This is just a quick something. I am between classes and sitting in the adjunct lounge goofing off online, where I ran into the following:

 

You can see fuller descriptions of this whole project here at Gawker and at NotCot. The basic explanation is that the artist, Stefanie Pasavec, is creating a literary map of Kerouac’s On the Road, a book I could not care less about, but that’s not what’s interesting about the project.
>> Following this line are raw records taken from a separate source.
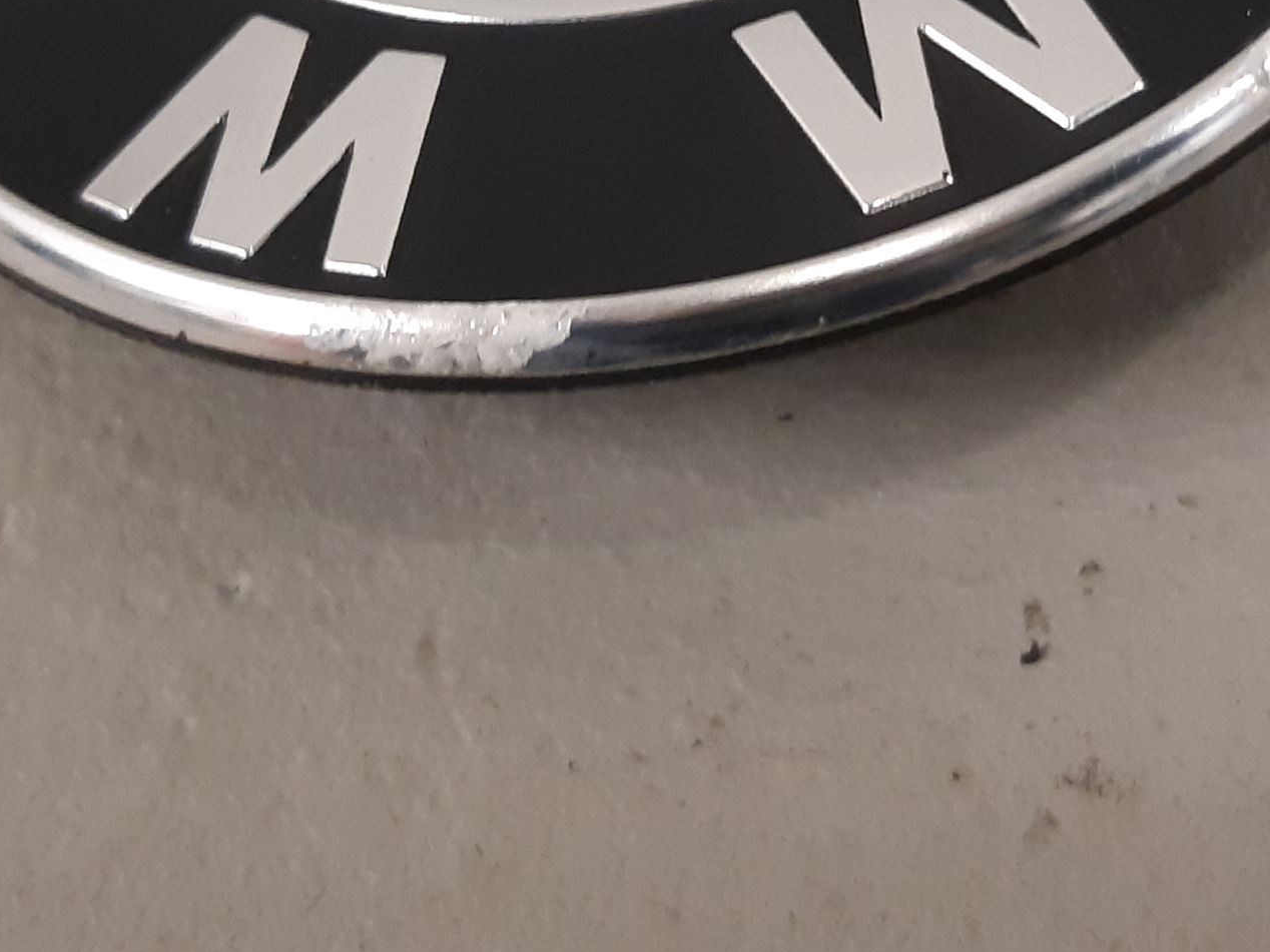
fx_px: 1541
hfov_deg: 44.5
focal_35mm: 42
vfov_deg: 33.9
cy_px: 283
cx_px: 773
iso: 250
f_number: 1.7
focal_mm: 3.93
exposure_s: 1/50
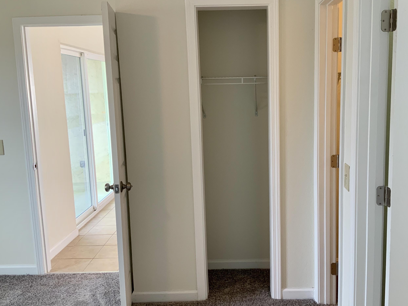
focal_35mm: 35
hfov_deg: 52.3
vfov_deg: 40.7
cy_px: 149
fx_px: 412
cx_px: 241
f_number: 1.8
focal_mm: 3
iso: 50
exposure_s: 1/60
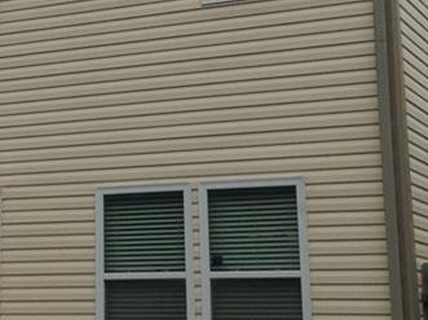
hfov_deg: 19.1
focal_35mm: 102
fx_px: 1259
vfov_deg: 14.3
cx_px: 83
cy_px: 48
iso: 25
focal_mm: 3.3
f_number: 2.4
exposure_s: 1/1379
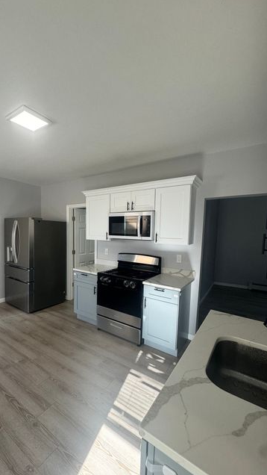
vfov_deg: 99.3
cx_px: 102
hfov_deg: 66.2
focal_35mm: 16
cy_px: 247
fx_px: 201
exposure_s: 1/120
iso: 160
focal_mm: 2.22
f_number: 2.2
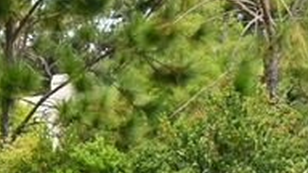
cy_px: 276
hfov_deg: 9.3
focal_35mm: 224
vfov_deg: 5.4
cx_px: -172
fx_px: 1829
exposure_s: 1/250
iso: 200
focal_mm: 32
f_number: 6.3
I’m actually surprised no one brought this up yet, and a google search of the artist’s name and “fractal” nets nothing, but that very obviously has fractal properties, and as NotCot says, “The maps visually represent the rhythm and structure of Kerouac’s literary space, creating works that are not only gorgeous from the point of view of graphic design, but also exhibit scientific rigor and precision in their formulation: meticulous scouring the surface of the text, highlighting and noting sentence length, prosody and themes, Posavec’s approach to the text is not unlike that of a surveyor.”

This is interesting in terms of the manipulation of a certain state space, and that when manipulated in a certain way, the regularities and patterns become apparent. In other words, certain ways of analyzing books will not evince the literary patterns in the book, but if one stretches the space in a certain way, those patterns emerge.

This site, Flowing Data, might hold some interest as well.

Filed by andyb at April 7th, 2008 under Complexity

This is very cool. Visual representations such as this do indeed seem to have a great deal of potential for finding patterns otherwise obscured.

However, it’s not fractal; it’s just a hierarchy.

Comment by Spiff — April 8, 2008 @ 4:16 pm

Really? I took a fractal to be something that on any level of magnification will have the same structure. I don’t think this is fractal the way the Mandelbrot set or the Sierpinski tetrahedron is fractal, that is, generated from a recursive algorithm, but analogically, Pasavec’s diagram is self-similar throughout each level. Fractal in the same way a tree and its branches are fractal.